Pro-Mubarak loyalists have been known to intimidate those arriving with supplies and to confiscate them on the roads leading to the square, and the army has occasionally shut down the flow of food and medicine.

But the protesters are firmly entrenched. The scattered tents and blankets that dotted the square a week ago have morphed into a semi-permanent encampment.

Protesters have driven wooden and metal stakes into the ground to anchor huge tarps and makeshift shelters that block out the chilly winter wind and bring to mind the expansive desert abodes of Egypt’s Bedouin population.

They have gutted lampposts and other electrical outlets to charge their mobile phones and power laptops that they use to project movies onto hanging cotton screens or read news on the Internet with still-operational wi-fi connections pirated from nearby buildings.

On a stage overlooking the central part of the square, next to a stuffed effigy lynched from a lamppost, protesters have built a stage complete with a fully functional, concert-level sound system.

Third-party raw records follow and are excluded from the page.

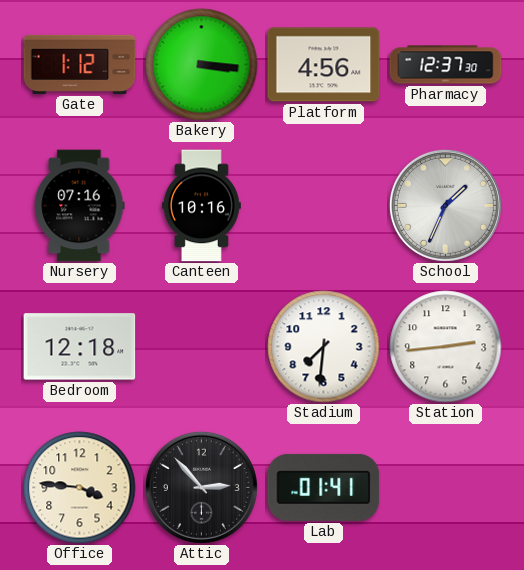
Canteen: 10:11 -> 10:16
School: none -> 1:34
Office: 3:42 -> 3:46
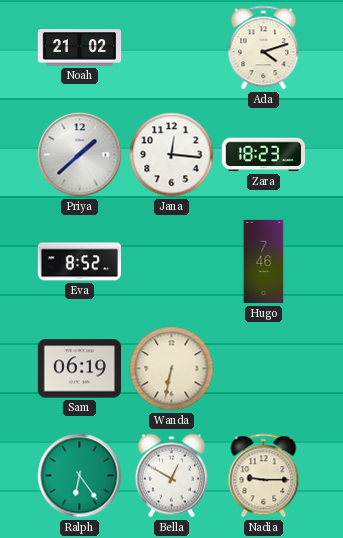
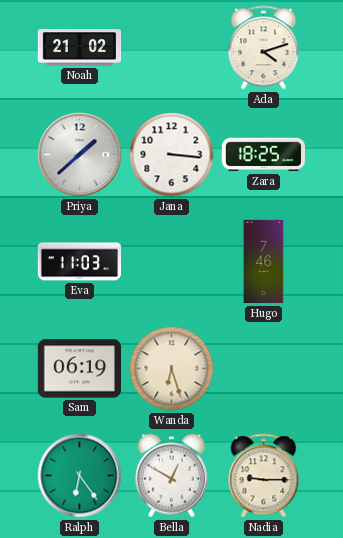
Jana: 12:16 -> 3:16
Zara: 18:23 -> 18:25
Eva: 8:52 -> 11:03
Wanda: 6:32 -> 6:27
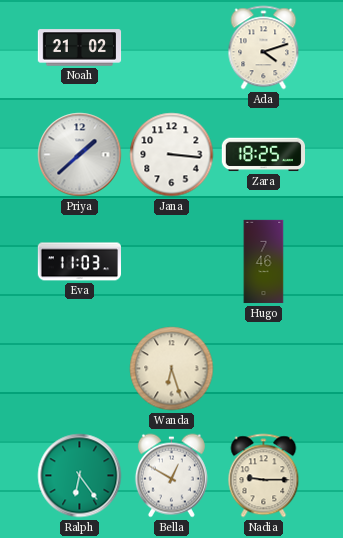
Sam: 06:19 -> none
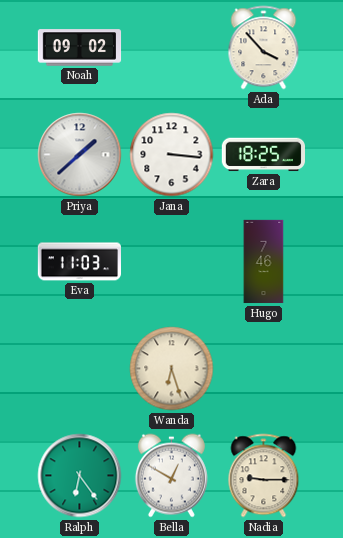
Noah: 21:02 -> 09:02
Ada: 4:12 -> 3:53
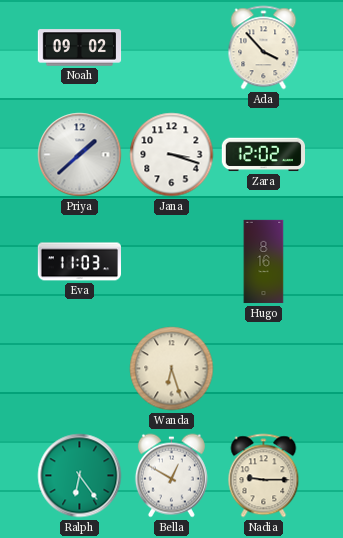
Jana: 3:16 -> 3:18
Zara: 18:25 -> 12:02
Hugo: 7:46 -> 8:16
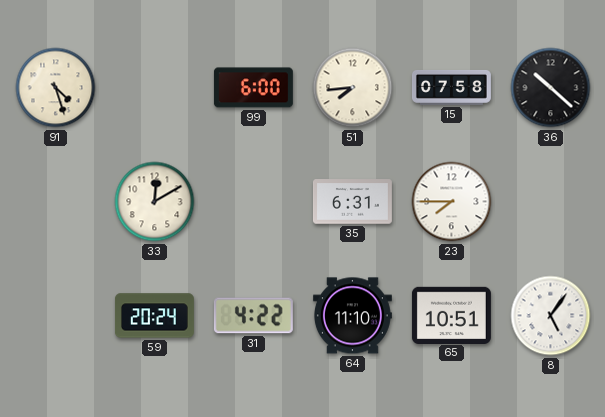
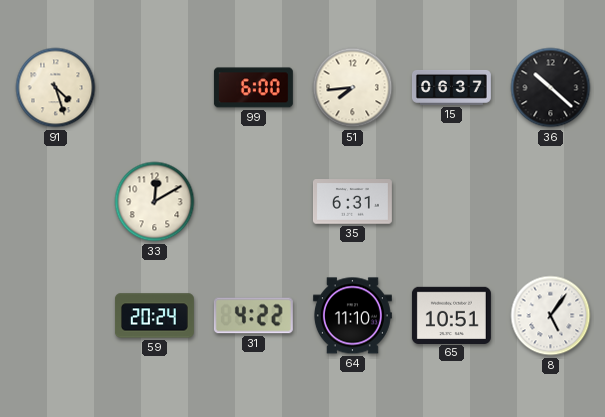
15: 07:58 -> 06:37
23: 7:45 -> none
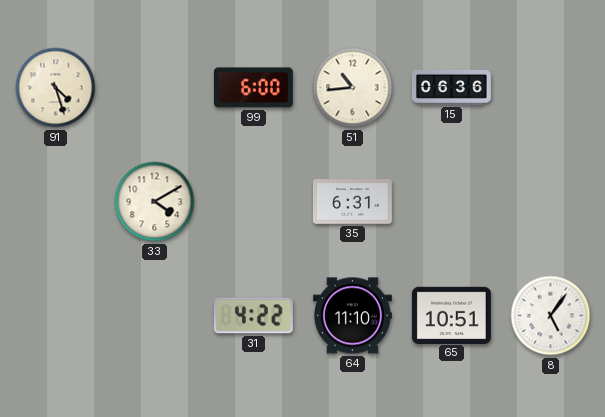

On Monday night, a man strummed an acoustic guitar and sang protest songs to a crowd of hundreds.
A protester with an Egyptian flag wrapped around his waist tells us that that the people in the square have formed a new "social contract".

As we walked toward an exit with Abdel Hamid, the youth negotiator, he turned Shafiq’s statement on its head.

"This is better than Hyde Park," he said.